> _Activity_:
Each record that follows should be reproduced in full, character for character.

- Opening Delimiter -

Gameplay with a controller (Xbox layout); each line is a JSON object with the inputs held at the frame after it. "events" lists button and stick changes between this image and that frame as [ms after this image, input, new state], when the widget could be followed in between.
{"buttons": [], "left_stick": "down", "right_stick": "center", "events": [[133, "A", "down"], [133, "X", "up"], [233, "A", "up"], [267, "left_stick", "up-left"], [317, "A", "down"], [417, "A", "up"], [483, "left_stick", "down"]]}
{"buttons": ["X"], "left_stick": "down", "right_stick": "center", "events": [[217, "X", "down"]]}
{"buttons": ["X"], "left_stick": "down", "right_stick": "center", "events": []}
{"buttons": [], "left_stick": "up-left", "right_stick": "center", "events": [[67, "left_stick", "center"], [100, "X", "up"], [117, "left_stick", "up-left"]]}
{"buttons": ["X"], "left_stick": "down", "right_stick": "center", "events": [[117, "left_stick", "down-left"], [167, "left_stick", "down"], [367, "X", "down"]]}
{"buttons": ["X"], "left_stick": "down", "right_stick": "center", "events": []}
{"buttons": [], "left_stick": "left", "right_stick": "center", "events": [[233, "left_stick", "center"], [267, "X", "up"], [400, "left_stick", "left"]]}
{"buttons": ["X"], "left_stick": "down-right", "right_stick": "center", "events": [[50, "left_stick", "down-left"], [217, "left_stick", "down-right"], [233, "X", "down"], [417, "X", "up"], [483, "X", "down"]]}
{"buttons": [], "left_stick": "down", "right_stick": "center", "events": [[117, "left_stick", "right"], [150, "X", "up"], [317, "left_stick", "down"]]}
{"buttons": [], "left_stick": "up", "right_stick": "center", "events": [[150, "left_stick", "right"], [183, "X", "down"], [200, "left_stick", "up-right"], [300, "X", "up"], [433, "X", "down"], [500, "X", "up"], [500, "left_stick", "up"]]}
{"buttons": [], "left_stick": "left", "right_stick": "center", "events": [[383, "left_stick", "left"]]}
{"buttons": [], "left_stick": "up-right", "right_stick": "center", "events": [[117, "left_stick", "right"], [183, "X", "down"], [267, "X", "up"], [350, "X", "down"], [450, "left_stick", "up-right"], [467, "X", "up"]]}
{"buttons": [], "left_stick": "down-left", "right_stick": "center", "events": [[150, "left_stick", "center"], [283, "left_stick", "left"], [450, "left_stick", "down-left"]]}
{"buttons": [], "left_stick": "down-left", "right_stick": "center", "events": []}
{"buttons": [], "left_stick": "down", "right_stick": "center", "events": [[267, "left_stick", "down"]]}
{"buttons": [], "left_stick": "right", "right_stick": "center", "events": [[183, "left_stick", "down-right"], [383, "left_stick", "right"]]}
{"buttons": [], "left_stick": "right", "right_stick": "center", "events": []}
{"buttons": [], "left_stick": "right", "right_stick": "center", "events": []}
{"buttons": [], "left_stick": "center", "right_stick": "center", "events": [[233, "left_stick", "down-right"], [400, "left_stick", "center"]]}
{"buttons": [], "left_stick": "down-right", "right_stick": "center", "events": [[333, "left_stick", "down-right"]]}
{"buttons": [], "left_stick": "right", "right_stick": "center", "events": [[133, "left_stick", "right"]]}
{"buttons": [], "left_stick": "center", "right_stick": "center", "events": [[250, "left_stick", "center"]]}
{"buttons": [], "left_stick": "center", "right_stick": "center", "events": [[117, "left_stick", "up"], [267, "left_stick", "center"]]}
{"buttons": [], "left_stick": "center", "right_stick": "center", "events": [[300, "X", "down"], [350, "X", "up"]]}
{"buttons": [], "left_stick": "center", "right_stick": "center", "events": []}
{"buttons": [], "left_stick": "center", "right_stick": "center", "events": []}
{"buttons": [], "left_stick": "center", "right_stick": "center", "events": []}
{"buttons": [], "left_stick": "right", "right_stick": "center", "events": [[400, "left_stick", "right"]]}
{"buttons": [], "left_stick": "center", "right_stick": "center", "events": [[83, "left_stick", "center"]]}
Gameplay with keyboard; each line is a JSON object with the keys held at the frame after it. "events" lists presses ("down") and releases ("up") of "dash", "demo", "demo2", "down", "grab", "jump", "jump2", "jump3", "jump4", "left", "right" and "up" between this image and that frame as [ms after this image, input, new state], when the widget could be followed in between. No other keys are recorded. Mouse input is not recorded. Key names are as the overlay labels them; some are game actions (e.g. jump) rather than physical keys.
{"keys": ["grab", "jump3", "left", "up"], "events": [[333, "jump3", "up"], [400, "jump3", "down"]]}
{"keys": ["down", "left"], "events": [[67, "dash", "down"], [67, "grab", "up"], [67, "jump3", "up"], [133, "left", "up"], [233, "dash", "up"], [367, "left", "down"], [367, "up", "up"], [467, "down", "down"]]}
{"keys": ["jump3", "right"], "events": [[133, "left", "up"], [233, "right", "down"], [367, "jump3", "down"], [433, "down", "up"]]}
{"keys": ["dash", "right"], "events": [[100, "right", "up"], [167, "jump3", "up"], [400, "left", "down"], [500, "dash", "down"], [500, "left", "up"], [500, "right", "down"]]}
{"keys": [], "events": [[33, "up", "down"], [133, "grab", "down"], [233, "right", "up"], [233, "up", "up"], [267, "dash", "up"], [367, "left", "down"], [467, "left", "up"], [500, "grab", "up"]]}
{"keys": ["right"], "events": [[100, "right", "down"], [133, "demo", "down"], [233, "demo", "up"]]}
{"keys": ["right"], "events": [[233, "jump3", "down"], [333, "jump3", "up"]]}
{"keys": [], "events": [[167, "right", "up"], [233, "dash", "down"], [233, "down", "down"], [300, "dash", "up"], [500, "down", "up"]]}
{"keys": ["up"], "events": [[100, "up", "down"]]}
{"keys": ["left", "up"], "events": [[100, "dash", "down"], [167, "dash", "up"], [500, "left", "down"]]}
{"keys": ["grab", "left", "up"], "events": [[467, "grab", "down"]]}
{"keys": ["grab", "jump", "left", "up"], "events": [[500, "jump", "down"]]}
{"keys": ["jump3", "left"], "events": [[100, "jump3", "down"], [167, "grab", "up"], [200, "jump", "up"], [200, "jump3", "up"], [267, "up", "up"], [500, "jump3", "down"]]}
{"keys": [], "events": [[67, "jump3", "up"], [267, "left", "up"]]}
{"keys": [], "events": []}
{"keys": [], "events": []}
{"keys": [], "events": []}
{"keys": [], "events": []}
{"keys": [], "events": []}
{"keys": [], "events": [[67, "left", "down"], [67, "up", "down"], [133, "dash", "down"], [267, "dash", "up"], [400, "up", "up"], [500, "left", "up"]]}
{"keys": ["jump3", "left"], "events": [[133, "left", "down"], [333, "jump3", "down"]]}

- Closing Delimiter -

> _Solution_:
Gameplay with a controller (Xbox layout); each line is a JSON object with the inputs held at the frame after it. "events" lists button and stick changes between this image and that frame as [ms after this image, input, new state], when the widget could be followed in between.
{"buttons": [], "left_stick": "down", "right_stick": "center", "events": [[133, "A", "down"], [133, "X", "up"], [233, "A", "up"], [267, "left_stick", "up-left"], [317, "A", "down"], [417, "A", "up"], [483, "left_stick", "down"]]}
{"buttons": ["X"], "left_stick": "down", "right_stick": "center", "events": [[217, "X", "down"]]}
{"buttons": ["X"], "left_stick": "down", "right_stick": "center", "events": []}
{"buttons": [], "left_stick": "up-left", "right_stick": "center", "events": [[67, "left_stick", "center"], [100, "X", "up"], [117, "left_stick", "up-left"]]}
{"buttons": ["X"], "left_stick": "down", "right_stick": "center", "events": [[117, "left_stick", "down-left"], [167, "left_stick", "down"], [367, "X", "down"]]}
{"buttons": ["X"], "left_stick": "down", "right_stick": "center", "events": []}
{"buttons": [], "left_stick": "left", "right_stick": "center", "events": [[233, "left_stick", "center"], [267, "X", "up"], [400, "left_stick", "left"]]}
{"buttons": ["X"], "left_stick": "down-right", "right_stick": "center", "events": [[50, "left_stick", "down-left"], [217, "left_stick", "down-right"], [233, "X", "down"], [417, "X", "up"], [483, "X", "down"]]}
{"buttons": [], "left_stick": "down", "right_stick": "center", "events": [[117, "left_stick", "right"], [150, "X", "up"], [317, "left_stick", "down"]]}
{"buttons": [], "left_stick": "up", "right_stick": "center", "events": [[150, "left_stick", "right"], [183, "X", "down"], [200, "left_stick", "up-right"], [300, "X", "up"], [433, "X", "down"], [500, "X", "up"], [500, "left_stick", "up"]]}
{"buttons": [], "left_stick": "left", "right_stick": "center", "events": [[383, "left_stick", "left"]]}
{"buttons": [], "left_stick": "up-right", "right_stick": "center", "events": [[117, "left_stick", "right"], [183, "X", "down"], [267, "X", "up"], [350, "X", "down"], [450, "left_stick", "up-right"], [467, "X", "up"]]}
{"buttons": [], "left_stick": "down-left", "right_stick": "center", "events": [[150, "left_stick", "center"], [283, "left_stick", "left"], [450, "left_stick", "down-left"]]}
{"buttons": [], "left_stick": "down-left", "right_stick": "center", "events": []}
{"buttons": [], "left_stick": "down", "right_stick": "center", "events": [[267, "left_stick", "down"]]}
{"buttons": [], "left_stick": "right", "right_stick": "center", "events": [[183, "left_stick", "down-right"], [383, "left_stick", "right"]]}
{"buttons": [], "left_stick": "right", "right_stick": "center", "events": []}
{"buttons": [], "left_stick": "right", "right_stick": "center", "events": []}
{"buttons": [], "left_stick": "center", "right_stick": "center", "events": [[233, "left_stick", "down-right"], [400, "left_stick", "center"]]}
{"buttons": [], "left_stick": "down-right", "right_stick": "center", "events": [[333, "left_stick", "down-right"]]}
{"buttons": [], "left_stick": "right", "right_stick": "center", "events": [[133, "left_stick", "right"]]}
{"buttons": [], "left_stick": "center", "right_stick": "center", "events": [[250, "left_stick", "center"]]}
{"buttons": [], "left_stick": "center", "right_stick": "center", "events": [[117, "left_stick", "up"], [267, "left_stick", "center"]]}
{"buttons": [], "left_stick": "center", "right_stick": "center", "events": [[300, "X", "down"], [350, "X", "up"]]}
{"buttons": [], "left_stick": "center", "right_stick": "center", "events": []}
{"buttons": [], "left_stick": "center", "right_stick": "center", "events": []}
{"buttons": [], "left_stick": "center", "right_stick": "center", "events": []}
{"buttons": [], "left_stick": "right", "right_stick": "center", "events": [[400, "left_stick", "right"]]}
{"buttons": [], "left_stick": "center", "right_stick": "center", "events": [[83, "left_stick", "center"]]}
Gameplay with keyboard; each line is a JSON object with the keys held at the frame after it. "events" lists presses ("down") and releases ("up") of "dash", "demo", "demo2", "down", "grab", "jump", "jump2", "jump3", "jump4", "left", "right" and "up" between this image and that frame as [ms after this image, input, new state], when the widget could be followed in between. No other keys are recorded. Mouse input is not recorded. Key names are as the overlay labels them; some are game actions (e.g. jump) rather than physical keys.
{"keys": ["grab", "jump3", "left", "up"], "events": [[333, "jump3", "up"], [400, "jump3", "down"]]}
{"keys": ["down", "left"], "events": [[67, "dash", "down"], [67, "grab", "up"], [67, "jump3", "up"], [133, "left", "up"], [233, "dash", "up"], [367, "left", "down"], [367, "up", "up"], [467, "down", "down"]]}
{"keys": ["jump3", "right"], "events": [[133, "left", "up"], [233, "right", "down"], [367, "jump3", "down"], [433, "down", "up"]]}
{"keys": ["dash", "right"], "events": [[100, "right", "up"], [167, "jump3", "up"], [400, "left", "down"], [500, "dash", "down"], [500, "left", "up"], [500, "right", "down"]]}
{"keys": [], "events": [[33, "up", "down"], [133, "grab", "down"], [233, "right", "up"], [233, "up", "up"], [267, "dash", "up"], [367, "left", "down"], [467, "left", "up"], [500, "grab", "up"]]}
{"keys": ["right"], "events": [[100, "right", "down"], [133, "demo", "down"], [233, "demo", "up"]]}
{"keys": ["right"], "events": [[233, "jump3", "down"], [333, "jump3", "up"]]}
{"keys": [], "events": [[167, "right", "up"], [233, "dash", "down"], [233, "down", "down"], [300, "dash", "up"], [500, "down", "up"]]}
{"keys": ["up"], "events": [[100, "up", "down"]]}
{"keys": ["left", "up"], "events": [[100, "dash", "down"], [167, "dash", "up"], [500, "left", "down"]]}
{"keys": ["grab", "left", "up"], "events": [[467, "grab", "down"]]}
{"keys": ["grab", "jump", "left", "up"], "events": [[500, "jump", "down"]]}
{"keys": ["jump3", "left"], "events": [[100, "jump3", "down"], [167, "grab", "up"], [200, "jump", "up"], [200, "jump3", "up"], [267, "up", "up"], [500, "jump3", "down"]]}
{"keys": [], "events": [[67, "jump3", "up"], [267, "left", "up"]]}
{"keys": [], "events": []}
{"keys": [], "events": []}
{"keys": [], "events": []}
{"keys": [], "events": []}
{"keys": [], "events": []}
{"keys": [], "events": [[67, "left", "down"], [67, "up", "down"], [133, "dash", "down"], [267, "dash", "up"], [400, "up", "up"], [500, "left", "up"]]}
{"keys": ["jump3", "left"], "events": [[133, "left", "down"], [333, "jump3", "down"]]}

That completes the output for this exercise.